For those who are unable to join us on Fridays, on the Sundays of 1st December and 2nd February we will be holding Weekend Workparties. Families included. Tasks will include hedge planting and making brash piles. Please bring a snack, gloves, suitable clothing and footwear.
Meet in Crabtree Lane car park at 10am. For further information, contact email@example.com
A small group, six adults and two children, made the usual tour of the parish looking for as many bird species as could be identified; both by sight and call. It has been very noticeable that there have been very few Swallows this year. They migrate to Britain over the Sahara from South Africa and travel in daylight up to 200 miles a day. Being such a small bird they are sensitive to changes and can be affected badly by storms, very dry or very wet conditions and food availability. Their reduced numbers have been been noted throughout Europe. On the other hand, there were a good number of Wrens calling all around the parish. It’s likely that the relatively mild winter has aided their survival rate.
A total of 42 species were identified (in the order they were seen or heard)….
Greater Spotted Woodpecker
The next (Winter) bird survey will take place in early 2020, the date of which will be arranged this Autumn. Keep an eye on Forthcoming Events above and in the next Newsletter.
On the 18th February we held our annual winter bird survey and recorded 53 species of birds. No Curlew or Lapwings were seen this year but new for the winter bird survey were Little Owl, Mute Swan and Blackcap. The Blackcap is usually regarded as a summer visitor but, with recent warmer winters, our local birds are able to remain in the area along with others that have migrated southwards from the north.
The RSPB’s State of Nature Report, 2016, states 56% of UK species are in decline. We have found that the built-up areas of our villages their gardens, hedgerows, trees and flowers provide valuable habitats for these declining species. In fact, our ten years of annual bird recording have shown that we have a good variety of bird species in the village. This is in contrast to the surrounding area’s intensively farmed land. Whilst some landowners are sympathetic, modern farming practices provide little in the way of suitable habitat, food or shelter.
2017/18 Winter Bird Survey
Our Summer Bird Survey is on 17th June. Please join us. Check out the Upcoming Events box above.
Over 50 people spent a glorious sunny afternoon on Saturday constructing a bug hotel under the guidance of East Keswick Wildlife Trust.
The event was hosted by East Keswick Methodist Church on Main Street, East Keswick, with the luxury accommodation for insects being built in the garden behind the church. Melanie Smith from East Keswick Wildlife Trust explained the importance of creating suitable habitat so that the vast variety of insects we are lucky enough to have can thrive. The children then used various natural materials to make a five storey, five star hotel for insects.
Melanie said “It was wonderful to see how enthusiastic the children were and we hope they will go home and make similar habitats in their own gardens.”
After the hotel had been built, the families enjoyed refreshments before tackling a nature hunt. The bug hotel is the first event of many in a programme to create a wildlife haven at the rear of the church involving the local community. The next joint event is a wildflower identification walk on 10 June and then, in the Autumn, seeds will be gathered and sown in pots so that young plants are ready to plant out next Spring to create a wildflower garden. Members of the public are most welcome to visit the garden at any time.

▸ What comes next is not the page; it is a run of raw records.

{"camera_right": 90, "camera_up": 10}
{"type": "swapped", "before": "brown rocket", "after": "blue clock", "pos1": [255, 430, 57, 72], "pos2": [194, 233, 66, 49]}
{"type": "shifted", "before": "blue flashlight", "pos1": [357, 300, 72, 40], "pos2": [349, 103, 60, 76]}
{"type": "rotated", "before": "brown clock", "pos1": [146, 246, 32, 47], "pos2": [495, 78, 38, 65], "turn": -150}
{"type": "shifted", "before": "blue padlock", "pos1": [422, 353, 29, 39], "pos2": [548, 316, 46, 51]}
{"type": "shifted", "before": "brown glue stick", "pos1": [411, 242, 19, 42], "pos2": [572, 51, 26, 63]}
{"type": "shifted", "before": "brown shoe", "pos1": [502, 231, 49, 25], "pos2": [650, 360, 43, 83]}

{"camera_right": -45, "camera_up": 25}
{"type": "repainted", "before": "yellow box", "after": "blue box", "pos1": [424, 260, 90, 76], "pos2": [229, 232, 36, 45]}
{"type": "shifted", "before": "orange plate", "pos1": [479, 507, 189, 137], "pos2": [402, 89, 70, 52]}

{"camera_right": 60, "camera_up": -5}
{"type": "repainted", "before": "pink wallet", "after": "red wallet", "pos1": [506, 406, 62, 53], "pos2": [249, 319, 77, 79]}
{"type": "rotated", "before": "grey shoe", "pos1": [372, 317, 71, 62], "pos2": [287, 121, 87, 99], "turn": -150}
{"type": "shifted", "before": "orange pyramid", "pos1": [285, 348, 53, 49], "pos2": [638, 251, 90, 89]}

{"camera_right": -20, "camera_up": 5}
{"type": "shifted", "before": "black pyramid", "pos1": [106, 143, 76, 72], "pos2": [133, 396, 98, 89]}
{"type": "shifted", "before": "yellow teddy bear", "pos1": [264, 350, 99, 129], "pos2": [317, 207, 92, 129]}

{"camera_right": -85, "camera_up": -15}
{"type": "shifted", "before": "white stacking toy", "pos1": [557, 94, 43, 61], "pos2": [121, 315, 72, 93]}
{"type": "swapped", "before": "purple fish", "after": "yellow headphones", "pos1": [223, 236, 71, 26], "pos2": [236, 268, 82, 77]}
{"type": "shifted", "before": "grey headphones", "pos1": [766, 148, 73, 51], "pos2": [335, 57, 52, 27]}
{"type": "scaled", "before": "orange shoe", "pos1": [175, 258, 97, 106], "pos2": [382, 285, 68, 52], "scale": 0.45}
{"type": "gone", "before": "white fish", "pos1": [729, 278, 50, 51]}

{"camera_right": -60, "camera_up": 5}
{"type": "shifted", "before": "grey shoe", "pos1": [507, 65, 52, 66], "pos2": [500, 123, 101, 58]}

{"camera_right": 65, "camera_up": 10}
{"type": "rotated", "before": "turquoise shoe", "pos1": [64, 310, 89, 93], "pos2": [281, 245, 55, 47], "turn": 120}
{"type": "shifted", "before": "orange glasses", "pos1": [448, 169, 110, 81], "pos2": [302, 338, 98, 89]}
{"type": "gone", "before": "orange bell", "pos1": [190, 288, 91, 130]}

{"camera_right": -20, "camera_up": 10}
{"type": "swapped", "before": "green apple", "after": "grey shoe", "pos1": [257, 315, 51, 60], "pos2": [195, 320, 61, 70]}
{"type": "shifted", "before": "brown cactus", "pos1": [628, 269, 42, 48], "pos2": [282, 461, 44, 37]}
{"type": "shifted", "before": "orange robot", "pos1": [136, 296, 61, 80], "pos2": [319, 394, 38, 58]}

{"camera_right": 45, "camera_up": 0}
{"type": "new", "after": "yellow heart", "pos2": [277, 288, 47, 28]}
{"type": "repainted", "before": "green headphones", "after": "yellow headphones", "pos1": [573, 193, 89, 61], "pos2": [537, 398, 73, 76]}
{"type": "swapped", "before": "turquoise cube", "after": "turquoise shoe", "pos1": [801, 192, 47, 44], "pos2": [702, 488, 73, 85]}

As part of the 10 year recording project, we surveyed ponds in village gardens in March. All but two ponds contained frogspawn, overall, 70 clumps of frogspawn were found. Also found were an assortment of snails, nymphs and water boatmen, leeches, common newts and frogs.
There is a second survey on 28th June. Check out the details in the events section above.
On 15th March, families and friends assembled pre-prepared kits for 20 tree sparrows nest boxes.
Starting young– Lucy and Poppy made and took home two boxes for their gardens
With a hole size of 28mm, the boxes are designed for use by Tree Sparrows.
The Tree Sparrow is one of our many farmland birds that have declined in numbers by up to 95% since 1970 because of changes in farming practices. Others include Lapwing, Grey Partridge and Skylark. Modern farming methods have caused degradation of habitat and loss of foods for wintering adults and developing chicks.